Lorsque les lumières se sont braquées sur la scène de l’Olympia sur le coup de 21 h, le chansonnier natif de Detroit était déjà assis à son tabouret, guitare acoustique sur les genoux. Ses accompagnateurs l’avaient dirigé depuis les coulisses, l’homme souffrant aujourd’hui de problèmes de vision. Derrière lui, que des projecteurs. Pas d’orchestre. Une petite table à sa droite, avec sa bouteille d’eau et ses chapeaux, qu’il enlevait et remettait à sa guise.

Il n’avait pas fini de gratter les premières mesures de Your Song d’Elton John que la foule l’applaudissait de nouveau. Il y avait beaucoup d’amour dirigé vers la scène mercredi soir, probablement trop même pour assurer une bonne qualité d’écoute ; à l’évidence, la performance de Rodriguez, généralement paisible et délicate, à l’image de sa voix posée, eut été mieux servie par une salle aux places assises.

Privé des orchestrations funk onctueuses des albums (réalisés par le guitariste Dennis Coffey, célèbre membre des Funk Brothers, l’orchestre maison de Motown), les chansons engagées de ce barde urbain ressemblaient alors davantage à celles de Dylan. Son répertoire d’une vingtaine de chansons, livrées en 75 minutes, était constitué d’autant de reprises que de ses propres compositions, comme les très belles Inner City Blues, I Wonder et Sugar Man, interprétées durant la première moitié du concert.

Son large sourire étalé sous ses lunettes fumées ne mentait pas : Rodriguez filait le parfait bonheur.
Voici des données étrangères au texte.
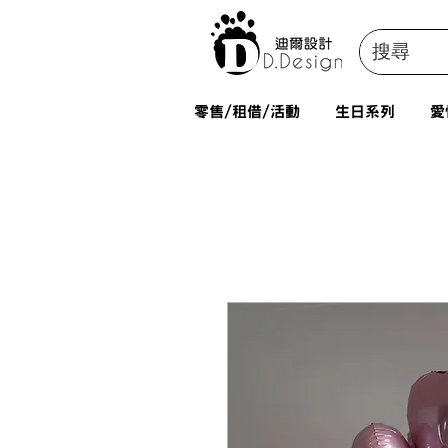
零售/租借/活動
生日系列
愛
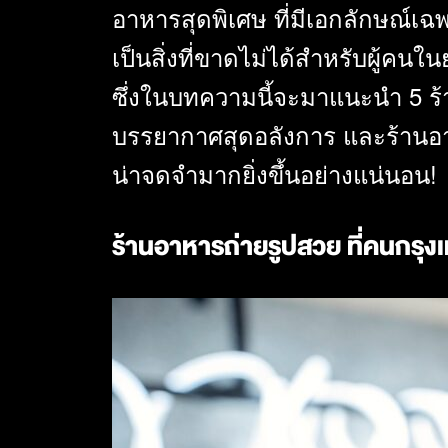
อาหารสุดพิเศษ ที่มีเอกลักษณ์เฉ
เป็นสิ่งที่ขาดไม่ได้สำหรับผู้คนใน
ซึ่งในบทความนี้จะมาแนะนำ 5 ร้า
บรรยากาศสุดอลังการ และร้านอ
น่าจดจำมากยิ่งขึ้นอย่างแน่นอน!
ร้านอาหารถ่ายรูปสวย ที่คนกรุ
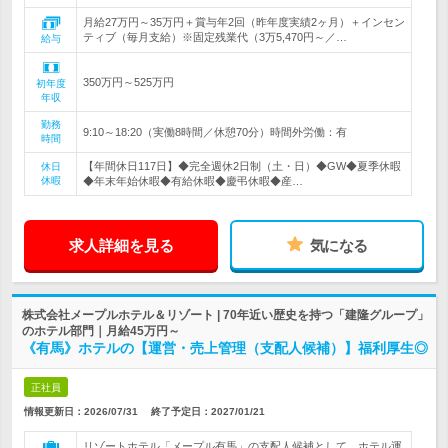
月給27万円～35万円＋賞与年2回（昨年度実績2ヶ月）＋インセン
ティブ（毎月支給）※固定残業代（3万5,470円～／…
給与
350万円～525万円
初年度
年収
勤務
9:10～18:20（実働8時間／休憩70分）時間外労働：有
時間
【年間休日117日】◆完全週休2日制（土・日）◆GW◆夏季休暇
休日
休暇
◆年末年始休暇◆有給休暇◆慶弔休暇◆産…
求人詳細を見る
気になる
株式会社メープルホテル＆リゾート | 70年近い歴史を持つ「建隆グループ」
のホテル部門｜月給45万円～
《有馬》ホテルの【運営・売上管理（支配人候補）】福利厚生◎
正社員
情報更新日：2026/07/31
終了予定日：
2027/01/21
リゾートホテル「メープル有馬」の支配人候補として、ホテル運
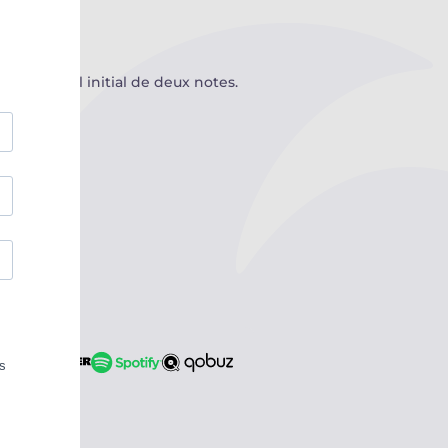
 de l’appel initial de deux notes.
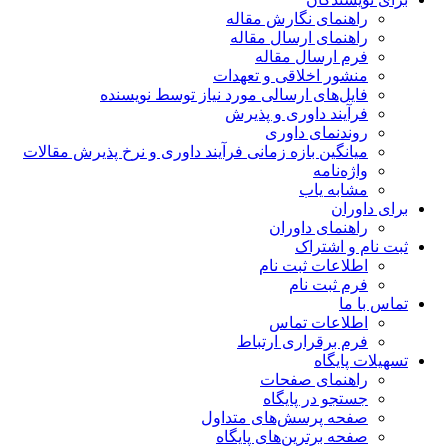
راهنمای نگارش مقاله
راهنمای ارسال مقاله
فرم ارسال مقاله
منشور اخلاقی و تعهدات
فایل‌های ارسالی مورد نیاز توسط نویسنده
فرآیند داوری و پذیرش
روندنمای داوری
میانگین بازه زمانی فرآیند داوری و نرخ پذیرش مقالات
واژه‌نامه
مشابه یاب
برای داوران
راهنمای داوران
ثبت نام و اشتراک
اطلاعات ثبت نام
فرم ثبت نام
تماس با ما
اطلاعات تماس
فرم برقراری ارتباط
تسهیلات پایگاه
راهنمای صفحات
جستجو در پایگاه
صفحه پرسش‌های متداول
صفحه برترین‌های پایگاه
À sa place, sur scène, loin des chantiers de construction et des chaînes de production grâce auxquels il a gagné sa croûte après avoir accroché sa guitare. Entre les chansons, il discutait gentiment avec nous, prenant un peu plus de temps en mi-parcours pour nous parler de ses parents, émigrés mexicains, tendre préambule le menant à affirmer : « Anyway, I’ll vote for Hillary Clinton. »

Son jeu de guitare (pas de médiator, seulement les doigts) semblait flou en début de soirée, plus rigide en cours de route, surtout pendant les chansons énergiques, souvent empruntées aux autres, les Somebody to Love (Jefferson Airplane), Light my Fire (version José Feliciano, bien entendu), (I Can’t Get No) Satisfaction et même, juste pour nous, La vie en rose, version anglaise. Sa voix, elle, était quasi identique à celle de ses envoûtants enregistrements, tellement qu’à l’entendre ainsi chanter l’amour, la misère des grandes villes et l’oppression, on ne lui aurait pas donné ses 74 ans.

Évidemment, la foule était là pour entendre ses chansons, Rodriguez a surtout offert celles de son meilleur, le premier album, Cold Fact (1970). Petits moments d’électricité lorsque la foule reprenait avec lui le refrain de I Wonder, ou encore battait la mesure sur la bluesée Rich Folks Hoax. Rodriguez a offert une performance brève, fragile, mais attachante.

2 commentaires
  • André Lemelin - Abonné 14 septembre 2016 09 h 42

    "Le meilleur"?

    Je ne suis pas d'accord, Philippe. 'Coming from reality' est supérieur.

  • Marc-André Audet - Inscrit 14 septembre 2016 09 h 48

    Plus fort!!!

    Comment passer sous silence la piètre qualité du son dans la salle? Si les gens parlaient trop dansla salle, il y a une raison bien simple: on n’entendait pratiquement rien, et ce presque partout dans la salle. "Respect" à Rodriguez, que je voyais pour la seconde fois de ma vie et qui était plutôt en forme malgré un choix étrange de chansons (trop de cover, même en rappel). Mais il méritait mieux au niveau technique. (Et que dire des employés du bar qui continuaient à servir tranquillement de la bière alors qu'une de leur pompe faisait un bruit intolérable lors des deux premières chansons?)